Алисдер подтянул к себе длинную лестницу, ступил ногой на верхнюю перекладину и ловко спустился вниз, напоследок перепрыгнув сразу через три ступеньки. Приземление отдалось в голове неприятным колокольным гулом.
Чем ближе он подходил, тем больше волновалась Джудит.
Накануне в сумерках она толком не разглядела его. Только почувствовала длинное, крепкое тело, когда он помогал ей спешиться. То, что она увидела сейчас, внушало тревогу.
Алисдер Маклеод был крупным, высоким мужчиной. Штаны, заправленные в сапоги, подчеркивали мощные мускулы широко расставленных ног. Белая рубашка, с распахнутым воротом и закатанными до локтей рукавами, не скрывала сильных рук и широких плеч.
Он с легкостью мог переломить ее пополам.
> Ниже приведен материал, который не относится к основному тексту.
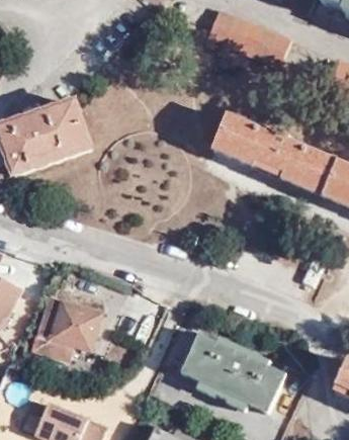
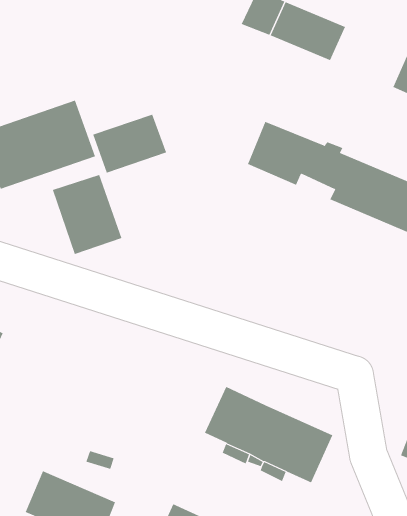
building: none -> [92,114,167,173]
building: none -> [52,174,122,255]
building: [31,295,101,357] -> none

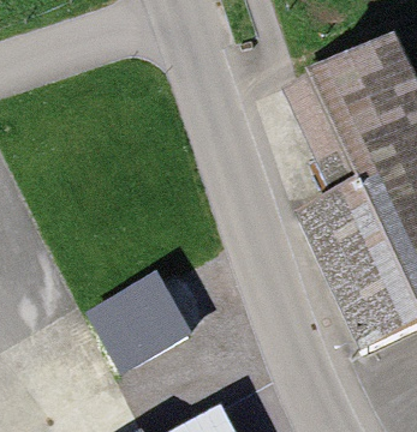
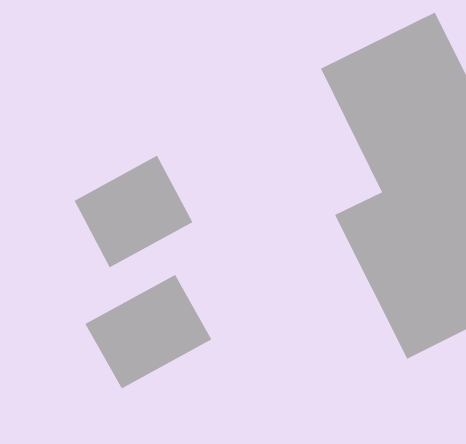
building: none -> [74,155,193,268]

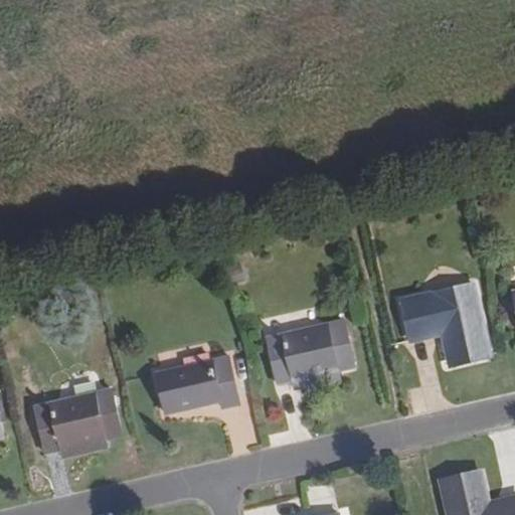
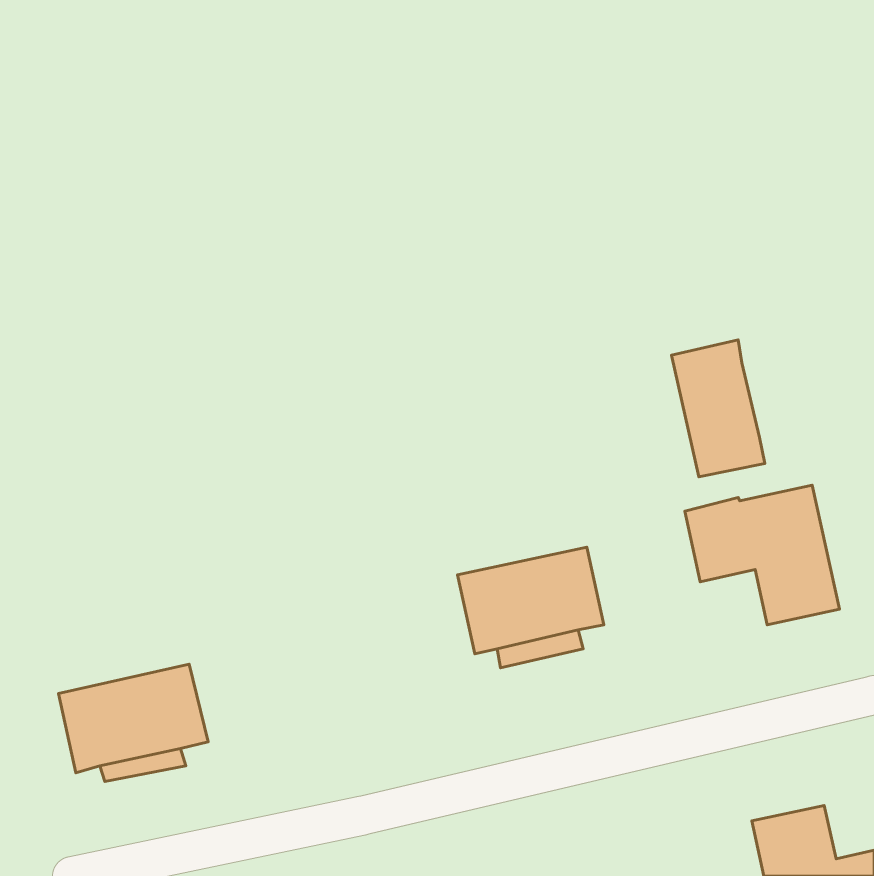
building: none -> [672,340,765,477]
building: [156,356,238,412] -> none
Джудит сделала крошечный шаг назад, а он улыбнулся. «Лучше бы он был уродом», – подумала Джудит. Она обвела взглядом его мощную шею, выступающую из распахнутого ворота рубашки; решительный, упрямо вскинутый подбородок с небольшой ямочкой; красиво очерченные губы, подрагивающие от сдерживаемой улыбки; нос, о который она стукнулась вчера головой, и, наконец, глаза: карие, с золотыми искорками. Сейчас в солнечном свете они сияли скрытой глубиной, как самого лучшего качества бренди сияет в блеске сотен свечей, и смотрели на нее с прямотой, от которой захватывало дух. Волосы у него были черные, длинные и вьющиеся. Он отбросил их с лица нетерпеливым движением сильной руки.
Джудит поежилась.
– Так страшно? – спросил Алисдер, закончив молча рассматривать ее, и по какой-то необъяснимой причине почувствовал себя очень неуютно. С чего бы ей пугаться? У всех бывают трудные времена, однако он сейчас чист, насколько возможно при данных обстоятельствах. Он бреется каждое утро, каждый день меняет одежду, чистит зубы крошечной щеточкой, которую макает в специальную соль, часто моется, даже если ванной служит морской залив.
Он сердито посмотрел на нее, но она не отвела взгляда. Члены клана стояли поблизости и тихо переговаривались. Малкольм, будь он неладен, улыбался.
– Я не хочу быть твоей женой, – сказала Джудит ясным звенящим голосом.
«Наверное, ее слышно в Эдинбурге, – подумал Алисдер. – И выговор у нее чересчур английский». Он почувствовал, как напряглись и замерли все вокруг.
– Отлично, я тоже не хочу этого.
– Вот и хорошо. Дай мне немного денег, и я покину тебя на четыре года. Этого ведь достаточно? – Она взглянула на статного шотландца, ожидая подтверждения.
– Да, девушка, этого достаточно. Малкольм, – обратился Алисдер к старшему другу, который стоял поблизости и посмеивался, – раз уж замечательные идеи бьют из тебя фонтаном, может, подскажешь, что мне использовать в качестве денег? – Он сказал это как бы между прочим, ничем не показывая, что ему вдруг захотелось перейти на крик.